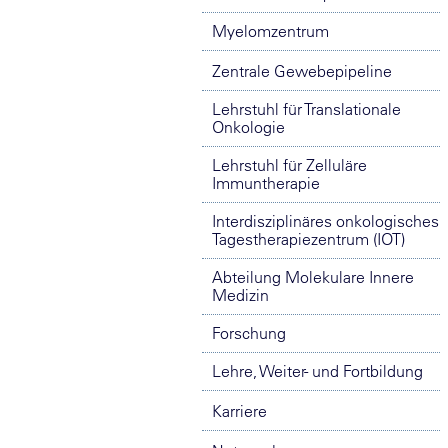
Myelomzentrum
Zentrale Gewebepipeline
Lehrstuhl für Translationale
Onkologie
Lehrstuhl für Zelluläre
Immuntherapie
Interdisziplinäres onkologisches
Tagestherapiezentrum (IOT)
Abteilung Molekulare Innere
Medizin
Forschung
Lehre, Weiter- und Fortbildung
Karriere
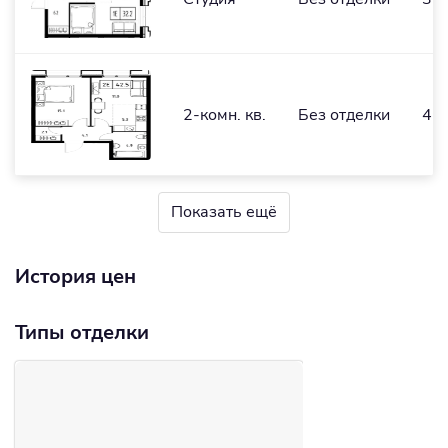
2-комн. кв.
Без отделки
42,
Показать ещё
История цен
Типы отделки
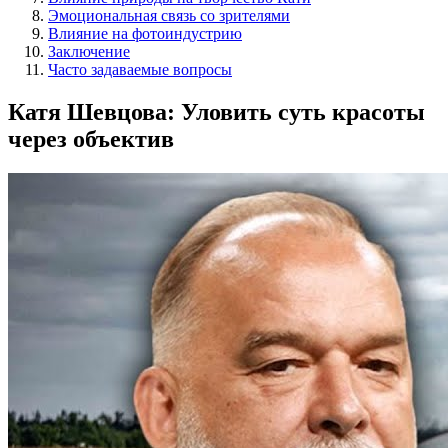
Эмоциональная связь со зрителями
Влияние на фотоиндустрию
Заключение
Часто задаваемые вопросы
Катя Шевцова: Уловить суть красоты
через объектив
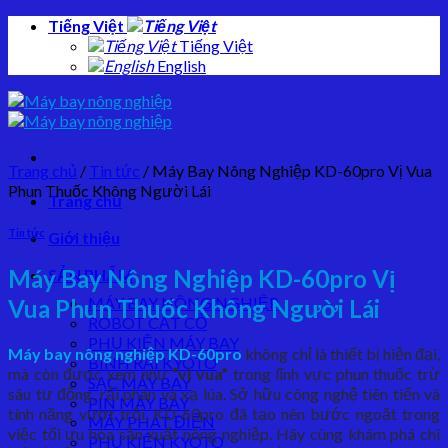
Skip
Tiếng Việt
to
Tiếng Việt
content
English
Trang chủ
/
Tin tức
/
Máy Bay Nông Nghiệp KD-60pro Vị Vua
Phun Thuốc Không Người Lái
Trang chủ
Tin tức
Giới thiệu
Máy Bay Nông Nghiệp KD-60pro Vị
SẢN PHẨM
MÁY BAY NÔNG NGHIỆP
Vua Phun Thuốc Không Người Lái
ROBOT CẮT CỎ
PHỤ KIỆN MÁY BAY
Máy bay nông nghiệp KD-60pro
không chỉ là thiết bị hiện đại,
BÌNH RẢI KYOTO
mà còn được xem như
“vị vua”
trong lĩnh vực phun thuốc trừ
SẠC MÁY BAY
sâu tự động, rải phân và xạ lúa. Sở hữu công nghệ tiên tiến và
PIN MÁY BAY
tính năng vượt trội, KD-60pro đã tạo nên bước ngoặt trong
MÁY PHÁT ĐIỆN
việc tối ưu hóa sản xuất nông nghiệp. Hãy cùng khám phá chi
PHỤ KIỆN KYOTO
+++
EXERCISE PROMPT
Return the data above in its exact wording, with none of the pictures.

TASK OUTPUT
Myelomzentrum
Zentrale Gewebepipeline
Lehrstuhl für Translationale
Onkologie
Lehrstuhl für Zelluläre
Immuntherapie
Interdisziplinäres onkologisches
Tagestherapiezentrum (IOT)
Abteilung Molekulare Innere
Medizin
Forschung
Lehre, Weiter- und Fortbildung
Karriere
2-комн. кв.
Без отделки
42,
Показать ещё
История цен
Типы отделки
Эмоциональная связь со зрителями
Влияние на фотоиндустрию
Заключение
Часто задаваемые вопросы
Катя Шевцова: Уловить суть красоты
через объектив
Skip
Tiếng Việt
to
Tiếng Việt
content
English
Trang chủ
/
Tin tức
/
Máy Bay Nông Nghiệp KD-60pro Vị Vua
Phun Thuốc Không Người Lái
Trang chủ
Tin tức
Giới thiệu
Máy Bay Nông Nghiệp KD-60pro Vị
SẢN PHẨM
MÁY BAY NÔNG NGHIỆP
Vua Phun Thuốc Không Người Lái
ROBOT CẮT CỎ
PHỤ KIỆN MÁY BAY
Máy bay nông nghiệp KD-60pro
không chỉ là thiết bị hiện đại,
BÌNH RẢI KYOTO
mà còn được xem như
“vị vua”
trong lĩnh vực phun thuốc trừ
SẠC MÁY BAY
sâu tự động, rải phân và xạ lúa. Sở hữu công nghệ tiên tiến và
PIN MÁY BAY
tính năng vượt trội, KD-60pro đã tạo nên bước ngoặt trong
MÁY PHÁT ĐIỆN
việc tối ưu hóa sản xuất nông nghiệp. Hãy cùng khám phá chi
PHỤ KIỆN KYOTO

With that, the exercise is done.